[Opening Data for analysis section]

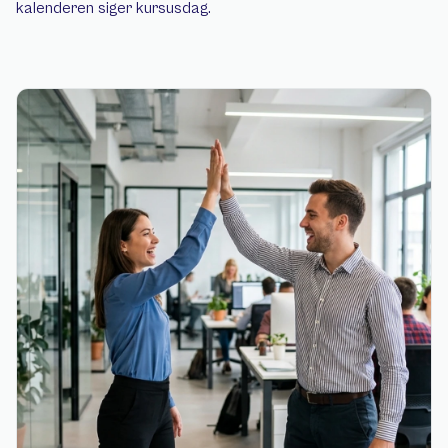
kalenderen siger kursusdag.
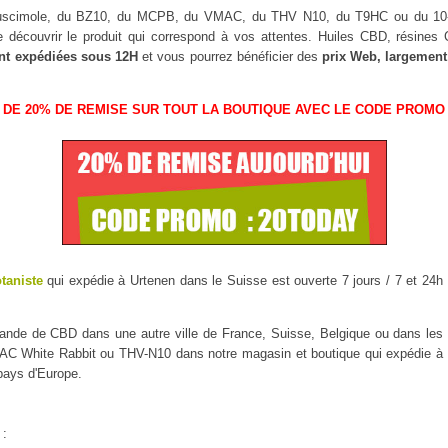
Muscimole, du BZ10, du MCPB, du VMAC, du THV N10, du T9HC ou du 
 découvrir le produit qui correspond à vos attentes. Huiles CBD, résine
nt expédiées sous 12H
et vous pourrez bénéficier des
prix Web, largement
 DE 20% DE REMISE SUR TOUT LA BOUTIQUE AVEC LE CODE PROMO 
otaniste
qui expédie à Urtenen dans le Suisse est ouverte 7 jours / 7 et 24h 
mmande de CBD dans une autre ville de France, Suisse, Belgique ou dans l
 White Rabbit ou THV-N10 dans notre magasin et boutique qui expédie à Urt
 pays d'Europe.
 :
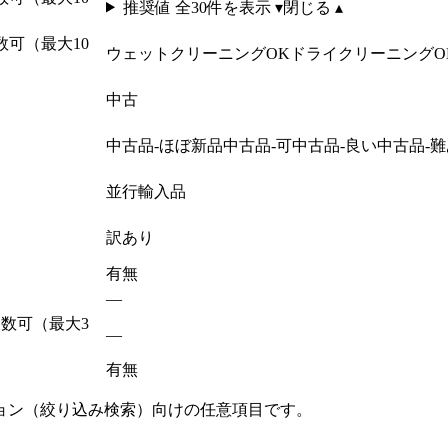
推奨値 全
30
件を表示 ▾
閉じる ▴
複数可（最大10
ウェットクリーニングOK
ドライクリーニングO
中古
中古品-ほぼ新品
中古品-可
中古品-良い
中古品-
並行輸入品
訳あり
有
無
—
 複数可（最大3
—
有
無
ョン（絞り込み検索）向けの任意項目です。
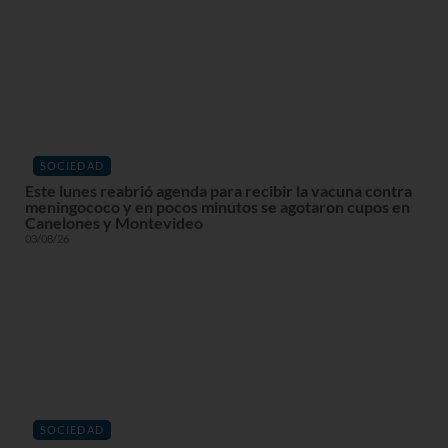
SOCIEDAD
Este lunes reabrió agenda para recibir la vacuna contra
meningococo y en pocos minutos se agotaron cupos en
Canelones y Montevideo
03/08/26
SOCIEDAD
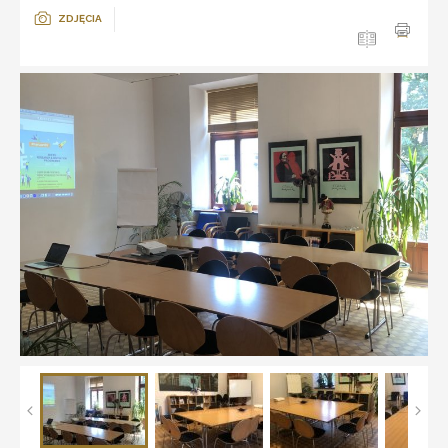
ZDJĘCIA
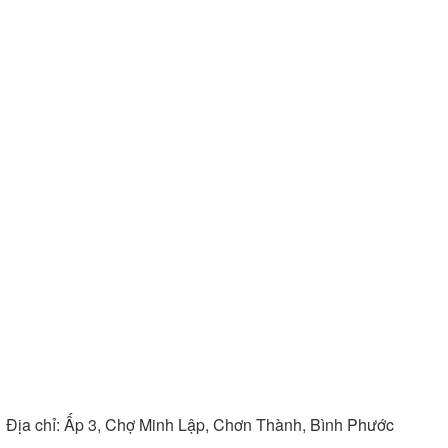
Địa chỉ:
Ấp 3, Chợ Minh Lập, Chơn Thành, Bình Phước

[Closing Data for analysis section]

* [Work instruction] Return each line of the listing that contains the word "expédie".

* [Answer box]
qui expédie à Urtenen dans le Suisse est ouverte 7 jours / 7 et 24h 
 White Rabbit ou THV-N10 dans notre magasin et boutique qui expédie à Urt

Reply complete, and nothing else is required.